Posets and Bounded Probabilities for Discovering Order-inducing Features in Event Knowledge Graphs
Christoffer Olling Back, Jakob Grue Simonsen
TL;DR
This work introduces a principled Bayesian framework for automated discovery of event knowledge graphs by treating EKGs as posets induced from feature-based relations and exploring their outcome spaces via linear extensions. It tackles #P-complete likelihood computations with entropy-based priors and a bespoke branch-and-bound algorithm that prunes large search spaces using monotonicity and poset bounds. The approach is validated on the BPIC 2017 dataset, showing that handbuilt EKGs can be recovered in reasonable time and highlighting the method's potential to automate structure discovery from uncurated data. The study lays groundwork for extending to derived features and higher-level predictive patterns, with future directions including stronger evaluation metrics and graph-neural representations.
Abstract
Event knowledge graphs (EKG) extend the classical notion of a trace to capture multiple, interacting views of a process execution. In this paper, we tackle the open problem of automating EKG discovery from uncurated data through a principled probabilistic framing based on the outcome space resulting from featured-derived partial orders on events. From this we derive an EKG discovery algorithm based on statistical inference rather than an ad hoc or heuristic-based strategy, or relying on manual analysis from domain experts.

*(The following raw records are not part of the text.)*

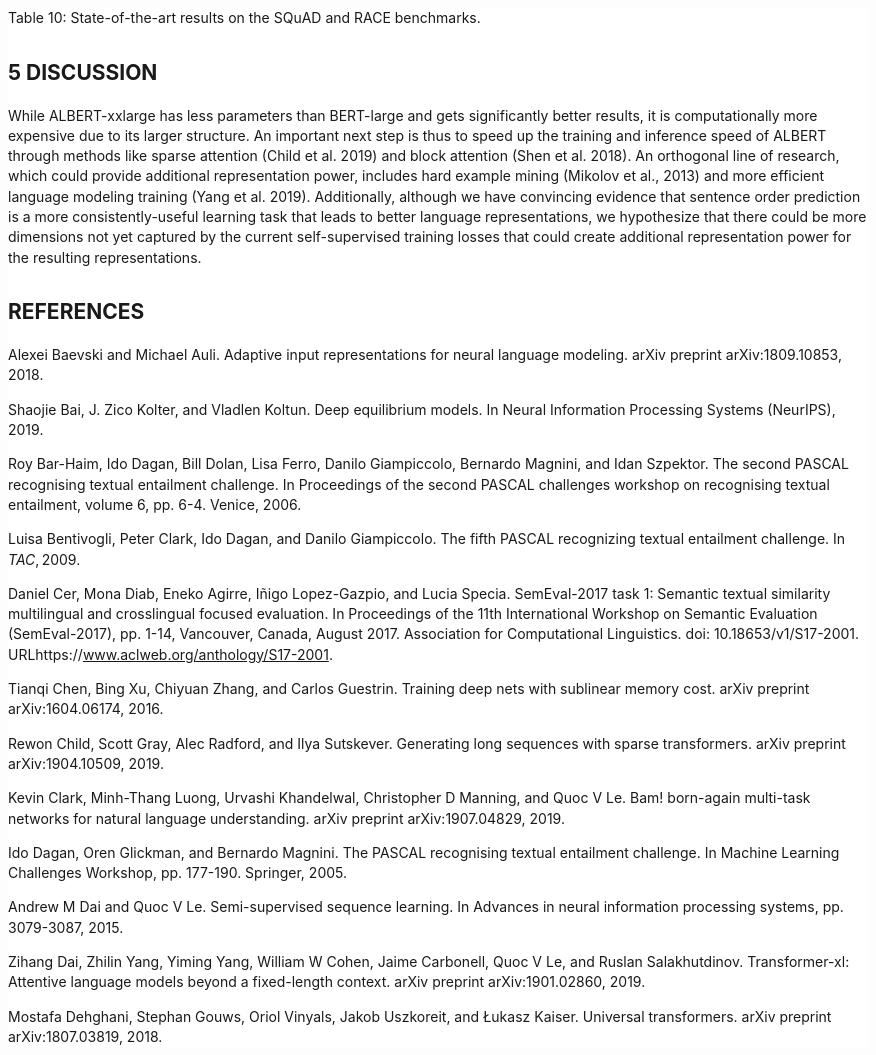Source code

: Table 10: State-of-the-art results on the SQuAD and RACE benchmarks.

## 5 DISCUSSION

While ALBERT-xxlarge has less parameters than BERT-large and gets significantly better results, it is computationally more expensive due to its larger structure. An important next step is thus to speed up the training and inference speed of ALBERT through methods like sparse attention (Child et al. 2019) and block attention (Shen et al. 2018). An orthogonal line of research, which could provide additional representation power, includes hard example mining (Mikolov et al., 2013) and more efficient language modeling training (Yang et al. 2019). Additionally, although we have convincing evidence that sentence order prediction is a more consistently-useful learning task that leads to better language representations, we hypothesize that there could be more dimensions not yet captured by the current self-supervised training losses that could create additional representation power for the resulting representations.

## REFERENCES

Alexei Baevski and Michael Auli. Adaptive input representations for neural language modeling. arXiv preprint arXiv:1809.10853, 2018.

Shaojie Bai, J. Zico Kolter, and Vladlen Koltun. Deep equilibrium models. In Neural Information Processing Systems (NeurIPS), 2019.

Roy Bar-Haim, Ido Dagan, Bill Dolan, Lisa Ferro, Danilo Giampiccolo, Bernardo Magnini, and Idan Szpektor. The second PASCAL recognising textual entailment challenge. In Proceedings of the second PASCAL challenges workshop on recognising textual entailment, volume 6, pp. 6-4. Venice, 2006.

Luisa Bentivogli, Peter Clark, Ido Dagan, and Danilo Giampiccolo. The fifth PASCAL recognizing textual entailment challenge. In $T A C, 2009$.

Daniel Cer, Mona Diab, Eneko Agirre, Iñigo Lopez-Gazpio, and Lucia Specia. SemEval-2017 task 1: Semantic textual similarity multilingual and crosslingual focused evaluation. In Proceedings of the 11th International Workshop on Semantic Evaluation (SemEval-2017), pp. 1-14, Vancouver, Canada, August 2017. Association for Computational Linguistics. doi: 10.18653/v1/S17-2001. URLhttps://www.aclweb.org/anthology/S17-2001.

Tianqi Chen, Bing $\mathrm{Xu}$, Chiyuan Zhang, and Carlos Guestrin. Training deep nets with sublinear memory cost. arXiv preprint arXiv:1604.06174, 2016.

Rewon Child, Scott Gray, Alec Radford, and Ilya Sutskever. Generating long sequences with sparse transformers. arXiv preprint arXiv:1904.10509, 2019.

Kevin Clark, Minh-Thang Luong, Urvashi Khandelwal, Christopher D Manning, and Quoc V Le. Bam! born-again multi-task networks for natural language understanding. arXiv preprint arXiv:1907.04829, 2019.

Ido Dagan, Oren Glickman, and Bernardo Magnini. The PASCAL recognising textual entailment challenge. In Machine Learning Challenges Workshop, pp. 177-190. Springer, 2005.

Andrew M Dai and Quoc V Le. Semi-supervised sequence learning. In Advances in neural information processing systems, pp. 3079-3087, 2015.

Zihang Dai, Zhilin Yang, Yiming Yang, William W Cohen, Jaime Carbonell, Quoc V Le, and Ruslan Salakhutdinov. Transformer-xl: Attentive language models beyond a fixed-length context. arXiv preprint arXiv:1901.02860, 2019.

Mostafa Dehghani, Stephan Gouws, Oriol Vinyals, Jakob Uszkoreit, and Łukasz Kaiser. Universal transformers. arXiv preprint arXiv:1807.03819, 2018.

This approach comes at the computational cost of exploring a large, non-convex hypothesis space. In particular, solving the maximum likelihood term in our objective function involves counting the number of linear extensions of posets, which in general is #P-complete. Fortunately, bound estimates suffice for model comparison, and admit incorporation into a bespoke branch-and-bound algorithm. We establish an upper bound on our objective function which we show to be antitonic w.r.t. search depth for branching rules that are monotonic w.r.t. model inclusion. This allows pruning of large portions of the search space, which we show experimentally leads to rapid convergence toward optimal solutions that are consistent with manually built EKGs.